For weeks now, articles have been telling me that the Canadian dairy industry has been stiffing me, messing with my sacred butter. I didn't get too upset: I don't use much butter, certainly not spread on bread, and only occasionally in cooking, such as for making a sauce, in which case what I am using is melted butter.
So, should I care that butter is not as soft as it used to be? Most of the complaints are coming from chefs and foodies, anecdotal nit-picking from people with whom I have little in common. There is not a groundswell of outrage from scientists. Indeed, it is not even proven definitively that butter has in fact changed substantially. But, since the pandemic, we are all foodies now, no?
So, it's interesting that the first article I have read on the subject by people you might describe as scientists pours a good dose of cold water on the foodies' complaints. For one thing, there have been no actual scientific studies done to show that Canadian dairy farmers are in fact using more palm oil or palmitic acid (two quite different things that are often conflated in the non-scientific literature) in cattle feed recently. One or the other has been used for many years, if not decades.
Also, the hardness of butter can be affected by a whole host of other factors in addition to feed. Plus, anyway, an old study showed that butter hardness can differ by a factor of two depending merely on the normal seasonal variation in cow's feed.
Another good article explains that palm oil supplements have been used in dairy farming for at least twenty years in Canada, the USA, the UK, New Zealand, Australia and elsewhere. Palm oil is rich in palmitic acid, which provides cows with energy during lactation, thus helping to increase milk production without negatively affecting the cows' health.
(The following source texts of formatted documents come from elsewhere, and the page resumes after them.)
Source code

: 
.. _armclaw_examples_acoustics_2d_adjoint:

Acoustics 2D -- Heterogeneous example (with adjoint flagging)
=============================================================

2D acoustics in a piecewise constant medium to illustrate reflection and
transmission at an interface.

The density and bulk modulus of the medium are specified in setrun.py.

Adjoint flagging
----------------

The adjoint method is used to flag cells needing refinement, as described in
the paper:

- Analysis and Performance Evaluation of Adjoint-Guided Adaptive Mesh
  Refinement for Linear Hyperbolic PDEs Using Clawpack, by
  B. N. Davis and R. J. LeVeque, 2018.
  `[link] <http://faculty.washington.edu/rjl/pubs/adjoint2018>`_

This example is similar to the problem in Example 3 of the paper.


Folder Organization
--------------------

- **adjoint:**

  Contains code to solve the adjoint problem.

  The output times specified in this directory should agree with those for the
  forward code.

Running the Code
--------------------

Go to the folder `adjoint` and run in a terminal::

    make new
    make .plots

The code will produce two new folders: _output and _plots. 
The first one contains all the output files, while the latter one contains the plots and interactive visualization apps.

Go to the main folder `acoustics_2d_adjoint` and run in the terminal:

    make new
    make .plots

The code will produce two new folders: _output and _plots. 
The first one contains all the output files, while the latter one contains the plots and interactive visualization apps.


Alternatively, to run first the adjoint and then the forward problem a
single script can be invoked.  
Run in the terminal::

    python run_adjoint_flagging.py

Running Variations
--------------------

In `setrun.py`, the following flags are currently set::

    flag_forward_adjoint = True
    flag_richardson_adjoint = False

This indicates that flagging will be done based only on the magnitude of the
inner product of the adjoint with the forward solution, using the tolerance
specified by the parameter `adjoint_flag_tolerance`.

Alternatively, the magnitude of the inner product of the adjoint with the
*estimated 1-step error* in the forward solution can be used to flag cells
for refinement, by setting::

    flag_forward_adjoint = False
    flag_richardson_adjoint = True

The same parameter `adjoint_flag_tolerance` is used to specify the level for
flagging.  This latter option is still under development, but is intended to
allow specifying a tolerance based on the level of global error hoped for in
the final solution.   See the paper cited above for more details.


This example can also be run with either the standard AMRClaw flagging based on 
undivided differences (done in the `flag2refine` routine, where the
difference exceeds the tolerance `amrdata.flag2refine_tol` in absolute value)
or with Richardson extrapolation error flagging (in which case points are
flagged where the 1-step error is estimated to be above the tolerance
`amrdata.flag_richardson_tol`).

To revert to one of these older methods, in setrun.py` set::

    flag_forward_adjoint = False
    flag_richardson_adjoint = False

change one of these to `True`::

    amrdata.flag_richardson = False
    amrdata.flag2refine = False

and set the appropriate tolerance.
And unfortunately there do not seem to be any obvious alternatives (other vegetable oils like soy and canola tend to inhibit the cows' ability to digest fibre).
As for the whole issue of the use of palm oil in commercial dairy farming, there are probably more fertile areas for protest from the anti-palm oil lobby. Palm oil is in any number of ingredients we use every day (WWF estimates half of all packaged products on supermarket shelves, from shampoos and soaps to pizzas and cookies, although that metric sounds a little excessive); it would be perverse to complain about butter in particular. I'm not trying to condone the rape and pillage of pristine rainforest for palm oil plantations (this IS a problem, although it does have some redeeming features, such as its land use efficiency, its relatively low need for fertilizers, and of course its job production in developing countries with few economic prospects ). I'm just looking for a little perspective.